* **YOUR INSTRUCTIONS**:
Your copy of the data below must be exact and must leave out all pictures.

* **RECORDS FOR THE EXERCISE**:
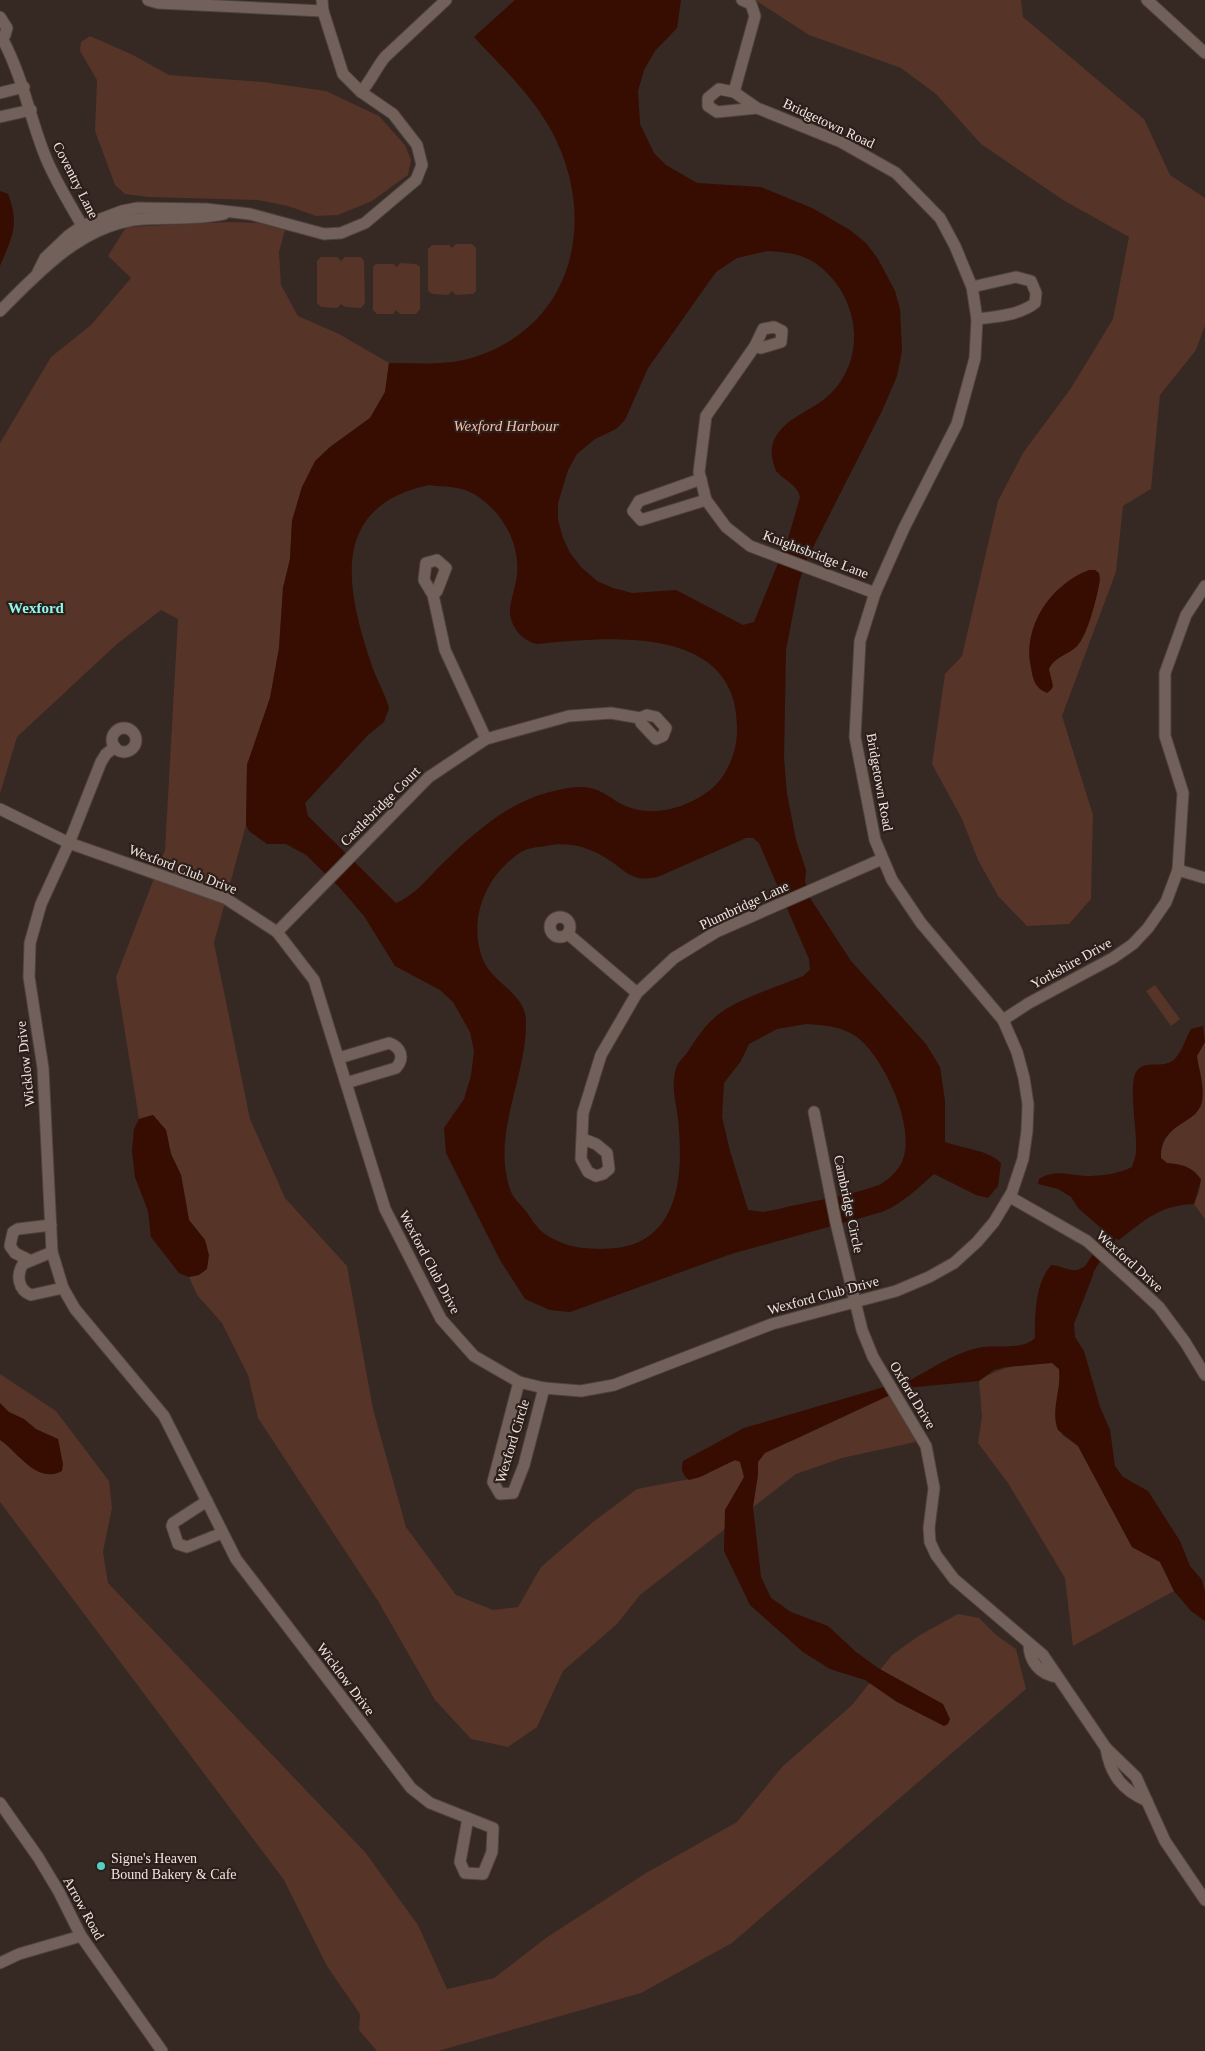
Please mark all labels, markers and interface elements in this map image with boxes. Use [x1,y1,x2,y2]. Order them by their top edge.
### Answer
street label: Bridgetown Road [781,96,877,151]
street label: Coventry Lane [50,140,101,221]
water label: Wexford Harbour [453,418,559,434]
street label: Knightsbridge Lane [761,527,871,581]
district label: Wexford [8,600,65,616]
street label: Bridgetown Road [864,732,896,832]
street label: Castlebridge Court [338,763,423,849]
street label: Wexford Club Drive [127,842,239,897]
street label: Plumbridge Lane [697,878,791,933]
street label: Yorkshire Drive [1028,935,1114,992]
street label: Wicklow Drive [14,1020,37,1108]
street label: Cambridge Circle [831,1154,866,1255]
street label: Wexford Club Drive [396,1208,463,1316]
street label: Wexford Drive [1093,1228,1166,1295]
street label: Wexford Club Drive [766,1273,880,1318]
street label: Oxford Drive [887,1359,939,1432]
street label: Wexford Circle [493,1398,532,1485]
street label: Wicklow Drive [314,1640,378,1718]
place label: Signe's Heaven Bound Bakery & Cafe [111,1851,237,1882]
marker: Signe's Heaven Bound Bakery & Cafe [95,1860,107,1872]
street label: Arrow Road [60,1874,107,1942]

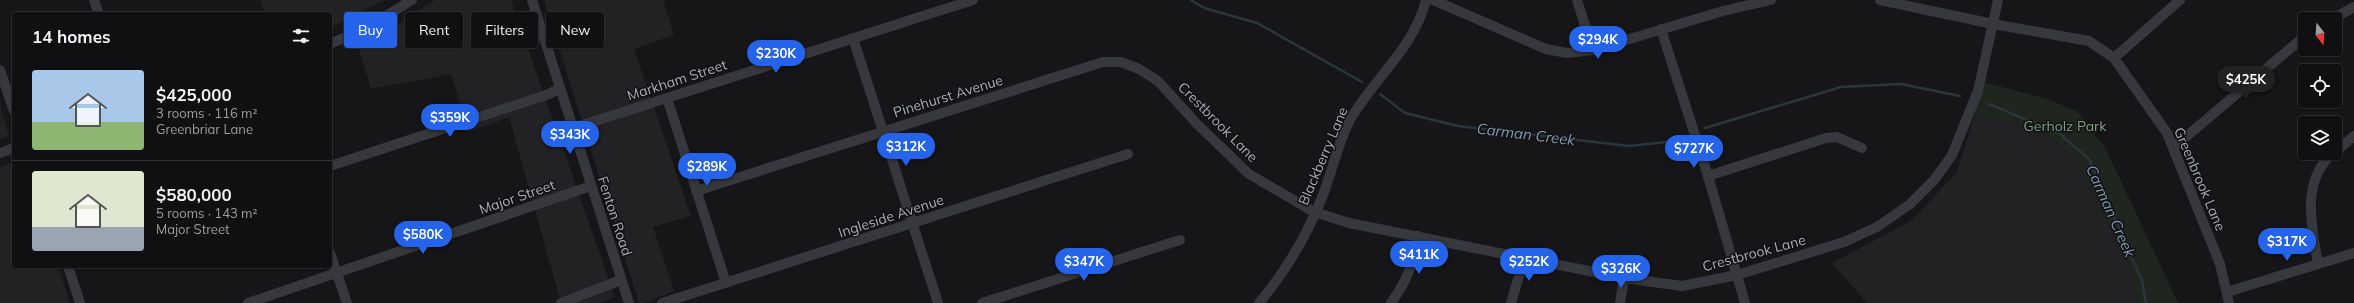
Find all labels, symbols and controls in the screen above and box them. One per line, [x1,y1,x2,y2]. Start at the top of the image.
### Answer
chip: Buy [344,12,397,48]
chip: Rent [405,12,463,48]
chip: Filters [471,12,538,48]
chip: New [546,12,604,48]
north arrow [2298,12,2342,56]
map controls [2298,12,2342,160]
icon: filters [290,25,312,47]
text: 14 homes [32,26,111,47]
pin: $294K [1570,26,1626,60]
text: $294K [1578,31,1618,47]
pin: $230K [748,40,804,74]
text: $230K [756,45,796,61]
street label: Markham Street [625,55,729,105]
button: locate [2298,64,2342,108]
pin: $425K [2218,66,2274,100]
street label: Pinehurst Avenue [891,71,1005,121]
text: $425K [2226,71,2266,87]
street label: Crestbrook Lane [1174,78,1262,166]
text: $425,000 [156,84,232,105]
icon: home [64,86,112,134]
pin: $359K [422,104,478,138]
street label: Blackberry Lane [1294,104,1352,208]
text: 3 rooms · 116 m² [156,105,257,121]
text: $359K [430,109,470,125]
button: layers [2298,116,2342,160]
park label: Gerholz Park [2024,117,2107,135]
water label: Carman Creek [1476,119,1578,150]
text: Greenbriar Lane [156,121,253,137]
pin: $343K [542,121,598,155]
street label: Greenbrook Lane [2170,125,2230,233]
text: $343K [550,126,590,142]
pin: $312K [878,133,934,167]
pin: $727K [1666,135,1722,169]
text: $312K [886,138,926,154]
text: $727K [1674,140,1714,156]
pin: $289K [679,153,735,187]
text: $289K [687,158,727,174]
water label: Carman Creek [2082,162,2140,261]
street label: Fenton Road [594,174,636,258]
street label: Major Street [477,176,557,218]
text: $580,000 [156,184,232,205]
icon: home [64,187,112,235]
street label: Ingleside Avenue [836,190,946,242]
text: 5 rooms · 143 m² [156,205,257,221]
text: Major Street [156,221,230,237]
pin: $580K [395,221,451,255]
text: $580K [403,226,443,242]
pin: $317K [2259,228,2315,262]
street label: Crestbrook Lane [1700,231,1808,275]
text: $317K [2267,233,2307,249]
pin: $411K [1391,241,1447,275]
text: $411K [1399,246,1439,262]
pin: $347K [1056,248,1112,282]
pin: $252K [1501,248,1557,282]
text: $347K [1064,253,1104,269]
text: $252K [1509,253,1549,269]
pin: $326K [1593,255,1649,289]
text: $326K [1601,260,1641,276]

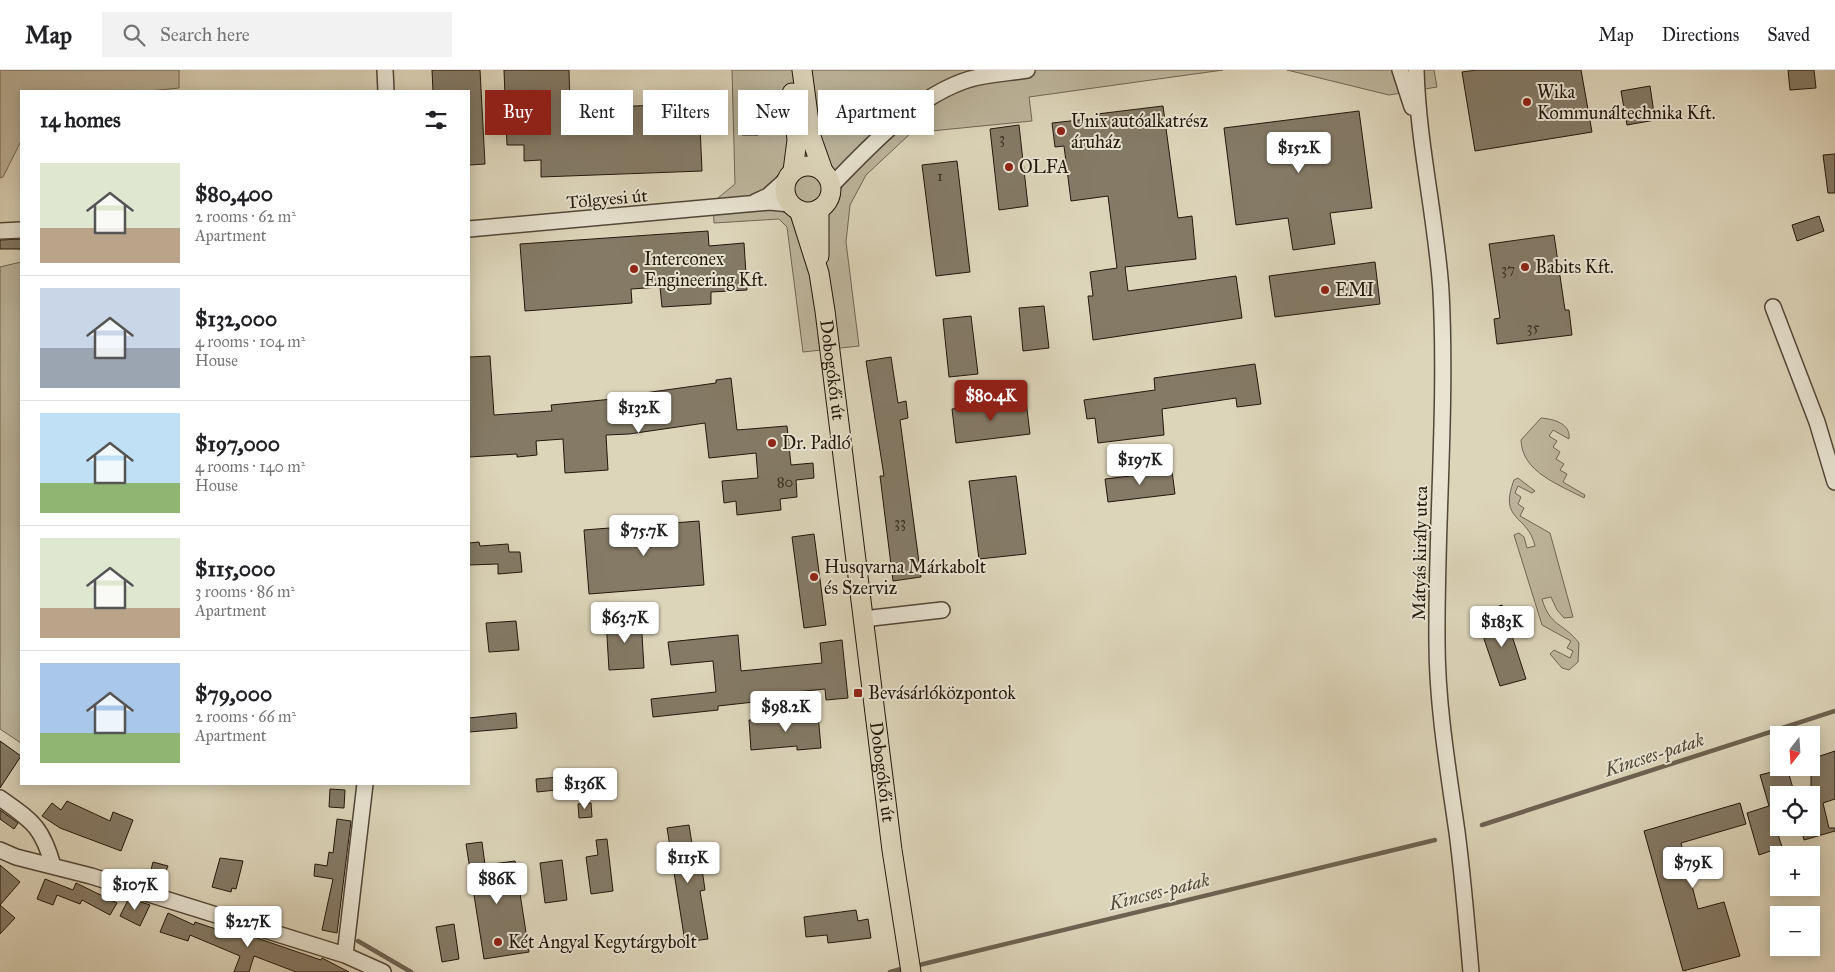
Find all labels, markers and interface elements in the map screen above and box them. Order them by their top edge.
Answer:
search box [102,12,452,57]
text: Map [25,20,72,50]
icon: search [120,21,148,49]
text: Search here [160,23,250,46]
text: Map [1598,24,1634,46]
text: Directions [1662,24,1739,46]
text: Saved [1767,24,1810,46]
place label: Wika Kommunáltechnika Kft. [1537,81,1715,124]
chip: Buy [485,90,551,135]
chip: Rent [561,90,633,135]
chip: Filters [643,90,728,135]
chip: New [738,90,808,135]
chip: Apartment [818,90,934,135]
marker: Wika Kommunáltechnika Kft. [1521,96,1533,108]
icon: filters [422,106,450,134]
text: 14 homes [40,107,121,133]
place label: Unix autóalkatrész áruház [1071,110,1208,153]
marker: Unix autóalkatrész áruház [1055,125,1067,137]
house number: 3 [999,129,1005,147]
pin: $152K [1264,132,1334,174]
text: $152K [1278,138,1320,157]
place label: OLFA [1019,156,1069,178]
marker: OLFA [1003,161,1015,173]
house number: 1 [937,167,943,185]
text: $80,400 [195,181,273,207]
icon: home [80,183,140,243]
street label: Tölgyesi út [565,184,649,215]
text: 2 rooms · 62 m² [195,207,296,226]
text: Apartment [195,226,267,245]
place label: Interconex Engineering Kft. [644,248,767,292]
place label: Babits Kft. [1535,256,1614,278]
house number: 37 [1501,260,1515,278]
marker: Babits Kft. [1519,261,1531,273]
marker: Interconex Engineering Kft. [628,263,640,275]
place label: EMI [1335,279,1374,301]
marker: EMI [1319,284,1331,296]
text: $132,000 [195,306,277,332]
icon: home [80,308,140,368]
street label: Dobogókői út [815,318,850,422]
house number: 35 [1527,318,1540,336]
text: 4 rooms · 104 m² [195,332,305,351]
text: House [195,351,238,370]
pin: $80.4K [950,380,1032,422]
text: $80.4K [965,386,1017,405]
pin: $132K [604,392,674,434]
text: $132K [618,398,660,417]
text: $197,000 [195,431,280,457]
place label: Dr. Padló [782,432,851,454]
icon: home [80,433,140,493]
marker: Dr. Padló [766,437,778,449]
pin: $197K [1105,444,1175,486]
text: $197K [1118,450,1162,469]
text: 4 rooms · 140 m² [195,457,305,476]
house number: 80 [777,473,793,491]
text: House [195,476,238,495]
street label: Mátyás király utca [1408,485,1432,621]
house number: 33 [894,513,906,531]
pin: $75.7K [603,514,685,557]
text: $75.7K [620,521,668,540]
text: $115,000 [195,556,275,582]
place label: Husqvarna Márkabolt és Szerviz [824,556,987,599]
icon: home [80,558,140,618]
marker: Husqvarna Márkabolt és Szerviz [808,571,820,583]
text: 3 rooms · 86 m² [195,582,295,601]
text: Apartment [195,601,267,620]
pin: $63.7K [584,602,666,644]
pin: $183K [1467,606,1537,648]
text: $63.7K [602,608,648,627]
text: $183K [1481,612,1523,631]
text: $79,000 [195,681,272,707]
place label: Bevásárlóközpontok [868,682,1016,704]
icon: home [80,683,140,743]
marker: Bevásárlóközpontok [852,687,864,699]
pin: $98.2K [745,690,827,733]
text: $98.2K [761,697,811,716]
text: 2 rooms · 66 m² [195,707,296,726]
street label: Dobogókői út [865,720,900,824]
text: Apartment [195,726,267,745]
north arrow [1770,726,1820,776]
map controls [1770,726,1820,956]
water label: Kincses-patak [1601,727,1708,783]
pin: $136K [550,768,620,810]
text: $136K [564,774,606,793]
button: locate [1770,786,1820,836]
pin: $115K [653,842,723,884]
pin: $79K [1663,846,1723,889]
button: + [1770,846,1820,896]
text: $115K [668,848,708,867]
text: $79K [1674,853,1712,872]
pin: $86K [467,862,527,905]
pin: $107K [100,868,170,911]
water label: Kincses-patak [1105,868,1213,916]
text: $86K [478,869,516,888]
text: $107K [112,875,158,894]
pin: $227K [213,906,283,948]
button: − [1770,906,1820,956]
text: $227K [226,912,270,931]
place label: Két Angyal Kegytárgybolt [508,931,697,954]
marker: Két Angyal Kegytárgybolt [492,936,504,948]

* **RESPONSE**:
Please mark all labels, markers and interface elements in this map image with boxes. Use [x1,y1,x2,y2]. Order them by their top edge.
### Answer
street label: Bridgetown Road [781,96,877,151]
street label: Coventry Lane [50,140,101,221]
water label: Wexford Harbour [453,418,559,434]
street label: Knightsbridge Lane [761,527,871,581]
district label: Wexford [8,600,65,616]
street label: Bridgetown Road [864,732,896,832]
street label: Castlebridge Court [338,763,423,849]
street label: Wexford Club Drive [127,842,239,897]
street label: Plumbridge Lane [697,878,791,933]
street label: Yorkshire Drive [1028,935,1114,992]
street label: Wicklow Drive [14,1020,37,1108]
street label: Cambridge Circle [831,1154,866,1255]
street label: Wexford Club Drive [396,1208,463,1316]
street label: Wexford Drive [1093,1228,1166,1295]
street label: Wexford Club Drive [766,1273,880,1318]
street label: Oxford Drive [887,1359,939,1432]
street label: Wexford Circle [493,1398,532,1485]
street label: Wicklow Drive [314,1640,378,1718]
place label: Signe's Heaven Bound Bakery & Cafe [111,1851,237,1882]
marker: Signe's Heaven Bound Bakery & Cafe [95,1860,107,1872]
street label: Arrow Road [60,1874,107,1942]

Find all labels, symbols and controls in the screen above and box them. One per line, [x1,y1,x2,y2]. Start at the top of the image.
### Answer
chip: Buy [344,12,397,48]
chip: Rent [405,12,463,48]
chip: Filters [471,12,538,48]
chip: New [546,12,604,48]
north arrow [2298,12,2342,56]
map controls [2298,12,2342,160]
icon: filters [290,25,312,47]
text: 14 homes [32,26,111,47]
pin: $294K [1570,26,1626,60]
text: $294K [1578,31,1618,47]
pin: $230K [748,40,804,74]
text: $230K [756,45,796,61]
street label: Markham Street [625,55,729,105]
button: locate [2298,64,2342,108]
pin: $425K [2218,66,2274,100]
street label: Pinehurst Avenue [891,71,1005,121]
text: $425K [2226,71,2266,87]
street label: Crestbrook Lane [1174,78,1262,166]
text: $425,000 [156,84,232,105]
icon: home [64,86,112,134]
pin: $359K [422,104,478,138]
street label: Blackberry Lane [1294,104,1352,208]
text: 3 rooms · 116 m² [156,105,257,121]
text: $359K [430,109,470,125]
button: layers [2298,116,2342,160]
park label: Gerholz Park [2024,117,2107,135]
water label: Carman Creek [1476,119,1578,150]
text: Greenbriar Lane [156,121,253,137]
pin: $343K [542,121,598,155]
street label: Greenbrook Lane [2170,125,2230,233]
text: $343K [550,126,590,142]
pin: $312K [878,133,934,167]
pin: $727K [1666,135,1722,169]
text: $312K [886,138,926,154]
text: $727K [1674,140,1714,156]
pin: $289K [679,153,735,187]
text: $289K [687,158,727,174]
water label: Carman Creek [2082,162,2140,261]
street label: Fenton Road [594,174,636,258]
street label: Major Street [477,176,557,218]
text: $580,000 [156,184,232,205]
icon: home [64,187,112,235]
street label: Ingleside Avenue [836,190,946,242]
text: 5 rooms · 143 m² [156,205,257,221]
text: Major Street [156,221,230,237]
pin: $580K [395,221,451,255]
text: $580K [403,226,443,242]
pin: $317K [2259,228,2315,262]
street label: Crestbrook Lane [1700,231,1808,275]
text: $317K [2267,233,2307,249]
pin: $411K [1391,241,1447,275]
text: $411K [1399,246,1439,262]
pin: $347K [1056,248,1112,282]
pin: $252K [1501,248,1557,282]
text: $347K [1064,253,1104,269]
text: $252K [1509,253,1549,269]
pin: $326K [1593,255,1649,289]
text: $326K [1601,260,1641,276]

Find all labels, markers and interface elements in the map screen above and box them. Order them by their top edge.
Answer:
search box [102,12,452,57]
text: Map [25,20,72,50]
icon: search [120,21,148,49]
text: Search here [160,23,250,46]
text: Map [1598,24,1634,46]
text: Directions [1662,24,1739,46]
text: Saved [1767,24,1810,46]
place label: Wika Kommunáltechnika Kft. [1537,81,1715,124]
chip: Buy [485,90,551,135]
chip: Rent [561,90,633,135]
chip: Filters [643,90,728,135]
chip: New [738,90,808,135]
chip: Apartment [818,90,934,135]
marker: Wika Kommunáltechnika Kft. [1521,96,1533,108]
icon: filters [422,106,450,134]
text: 14 homes [40,107,121,133]
place label: Unix autóalkatrész áruház [1071,110,1208,153]
marker: Unix autóalkatrész áruház [1055,125,1067,137]
house number: 3 [999,129,1005,147]
pin: $152K [1264,132,1334,174]
text: $152K [1278,138,1320,157]
place label: OLFA [1019,156,1069,178]
marker: OLFA [1003,161,1015,173]
house number: 1 [937,167,943,185]
text: $80,400 [195,181,273,207]
icon: home [80,183,140,243]
street label: Tölgyesi út [565,184,649,215]
text: 2 rooms · 62 m² [195,207,296,226]
text: Apartment [195,226,267,245]
place label: Interconex Engineering Kft. [644,248,767,292]
place label: Babits Kft. [1535,256,1614,278]
house number: 37 [1501,260,1515,278]
marker: Babits Kft. [1519,261,1531,273]
marker: Interconex Engineering Kft. [628,263,640,275]
place label: EMI [1335,279,1374,301]
marker: EMI [1319,284,1331,296]
text: $132,000 [195,306,277,332]
icon: home [80,308,140,368]
street label: Dobogókői út [815,318,850,422]
house number: 35 [1527,318,1540,336]
text: 4 rooms · 104 m² [195,332,305,351]
text: House [195,351,238,370]
pin: $80.4K [950,380,1032,422]
text: $80.4K [965,386,1017,405]
pin: $132K [604,392,674,434]
text: $132K [618,398,660,417]
text: $197,000 [195,431,280,457]
place label: Dr. Padló [782,432,851,454]
icon: home [80,433,140,493]
marker: Dr. Padló [766,437,778,449]
pin: $197K [1105,444,1175,486]
text: $197K [1118,450,1162,469]
text: 4 rooms · 140 m² [195,457,305,476]
house number: 80 [777,473,793,491]
text: House [195,476,238,495]
street label: Mátyás király utca [1408,485,1432,621]
house number: 33 [894,513,906,531]
pin: $75.7K [603,514,685,557]
text: $75.7K [620,521,668,540]
text: $115,000 [195,556,275,582]
place label: Husqvarna Márkabolt és Szerviz [824,556,987,599]
icon: home [80,558,140,618]
marker: Husqvarna Márkabolt és Szerviz [808,571,820,583]
text: 3 rooms · 86 m² [195,582,295,601]
text: Apartment [195,601,267,620]
pin: $63.7K [584,602,666,644]
pin: $183K [1467,606,1537,648]
text: $63.7K [602,608,648,627]
text: $183K [1481,612,1523,631]
text: $79,000 [195,681,272,707]
place label: Bevásárlóközpontok [868,682,1016,704]
icon: home [80,683,140,743]
marker: Bevásárlóközpontok [852,687,864,699]
pin: $98.2K [745,690,827,733]
text: $98.2K [761,697,811,716]
text: 2 rooms · 66 m² [195,707,296,726]
street label: Dobogókői út [865,720,900,824]
text: Apartment [195,726,267,745]
north arrow [1770,726,1820,776]
map controls [1770,726,1820,956]
water label: Kincses-patak [1601,727,1708,783]
pin: $136K [550,768,620,810]
text: $136K [564,774,606,793]
button: locate [1770,786,1820,836]
pin: $115K [653,842,723,884]
pin: $79K [1663,846,1723,889]
button: + [1770,846,1820,896]
text: $115K [668,848,708,867]
text: $79K [1674,853,1712,872]
pin: $86K [467,862,527,905]
pin: $107K [100,868,170,911]
water label: Kincses-patak [1105,868,1213,916]
text: $86K [478,869,516,888]
text: $107K [112,875,158,894]
pin: $227K [213,906,283,948]
button: − [1770,906,1820,956]
text: $227K [226,912,270,931]
place label: Két Angyal Kegytárgybolt [508,931,697,954]
marker: Két Angyal Kegytárgybolt [492,936,504,948]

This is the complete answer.